_Supplied material_
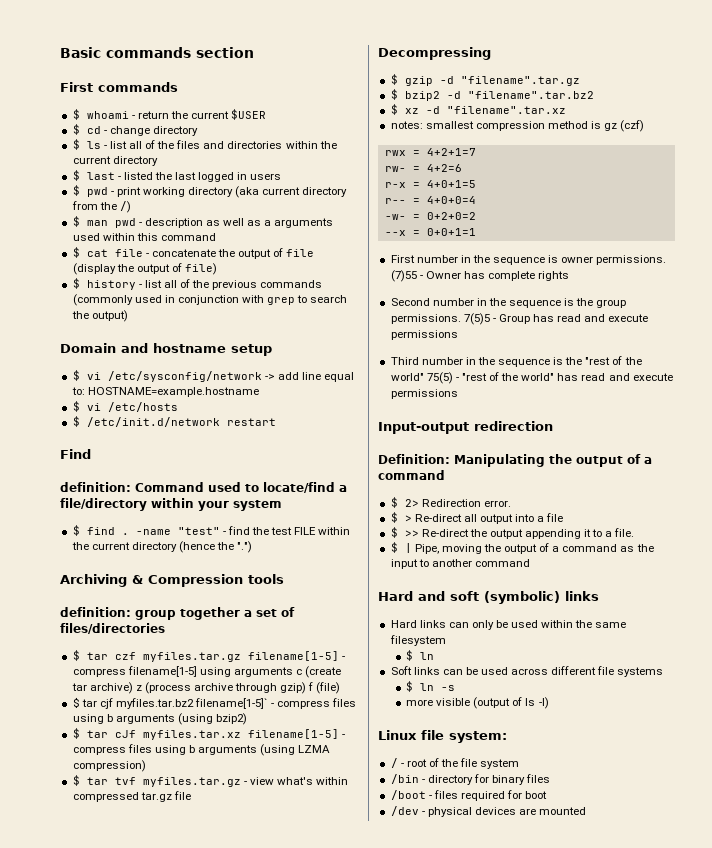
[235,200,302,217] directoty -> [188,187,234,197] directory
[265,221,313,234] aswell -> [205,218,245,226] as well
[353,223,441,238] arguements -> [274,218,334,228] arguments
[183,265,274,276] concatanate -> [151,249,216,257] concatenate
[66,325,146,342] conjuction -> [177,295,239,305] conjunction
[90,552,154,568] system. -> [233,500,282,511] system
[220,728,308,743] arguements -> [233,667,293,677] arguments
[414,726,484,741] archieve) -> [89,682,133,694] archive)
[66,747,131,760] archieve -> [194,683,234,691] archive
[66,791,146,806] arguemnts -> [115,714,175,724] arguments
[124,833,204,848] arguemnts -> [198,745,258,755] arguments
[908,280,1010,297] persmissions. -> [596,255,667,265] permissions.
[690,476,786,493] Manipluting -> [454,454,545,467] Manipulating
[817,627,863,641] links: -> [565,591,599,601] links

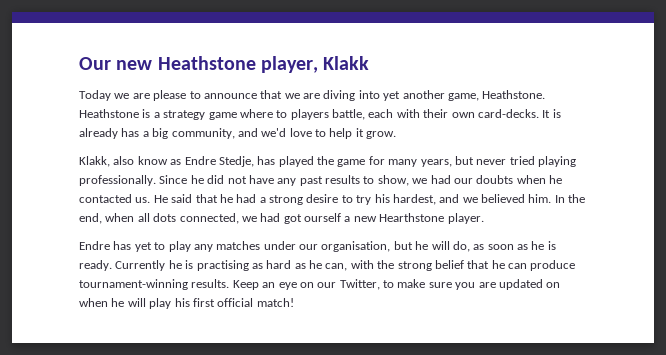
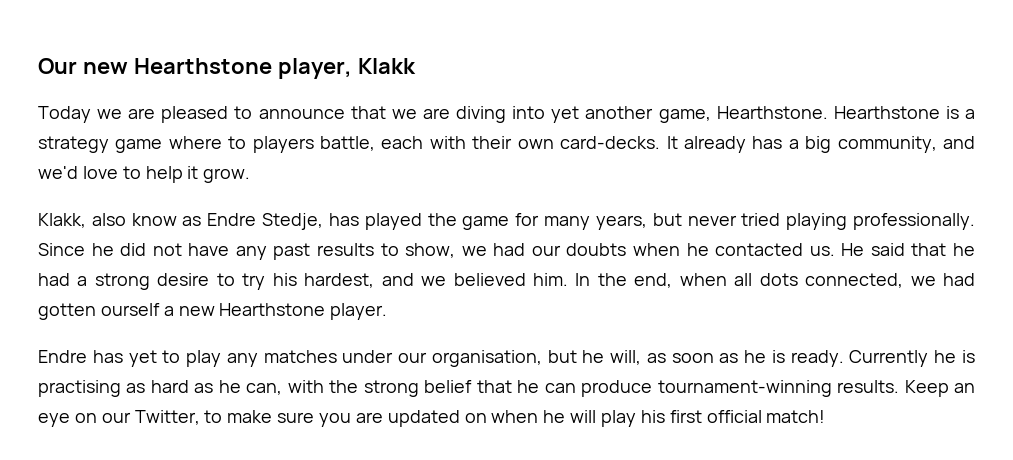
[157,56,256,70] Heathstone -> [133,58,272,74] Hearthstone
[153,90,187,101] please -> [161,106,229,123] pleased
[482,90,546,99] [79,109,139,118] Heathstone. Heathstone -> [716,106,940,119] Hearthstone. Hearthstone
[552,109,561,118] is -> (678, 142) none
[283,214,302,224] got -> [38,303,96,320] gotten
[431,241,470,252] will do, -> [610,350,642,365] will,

_Task item_
Retype all the entries word for word; the pictures stay out.

_Answer for this exercise_
[235,200,302,217] directoty -> [188,187,234,197] directory
[265,221,313,234] aswell -> [205,218,245,226] as well
[353,223,441,238] arguements -> [274,218,334,228] arguments
[183,265,274,276] concatanate -> [151,249,216,257] concatenate
[66,325,146,342] conjuction -> [177,295,239,305] conjunction
[90,552,154,568] system. -> [233,500,282,511] system
[220,728,308,743] arguements -> [233,667,293,677] arguments
[414,726,484,741] archieve) -> [89,682,133,694] archive)
[66,747,131,760] archieve -> [194,683,234,691] archive
[66,791,146,806] arguemnts -> [115,714,175,724] arguments
[124,833,204,848] arguemnts -> [198,745,258,755] arguments
[908,280,1010,297] persmissions. -> [596,255,667,265] permissions.
[690,476,786,493] Manipluting -> [454,454,545,467] Manipulating
[817,627,863,641] links: -> [565,591,599,601] links

[157,56,256,70] Heathstone -> [133,58,272,74] Hearthstone
[153,90,187,101] please -> [161,106,229,123] pleased
[482,90,546,99] [79,109,139,118] Heathstone. Heathstone -> [716,106,940,119] Hearthstone. Hearthstone
[552,109,561,118] is -> (678, 142) none
[283,214,302,224] got -> [38,303,96,320] gotten
[431,241,470,252] will do, -> [610,350,642,365] will,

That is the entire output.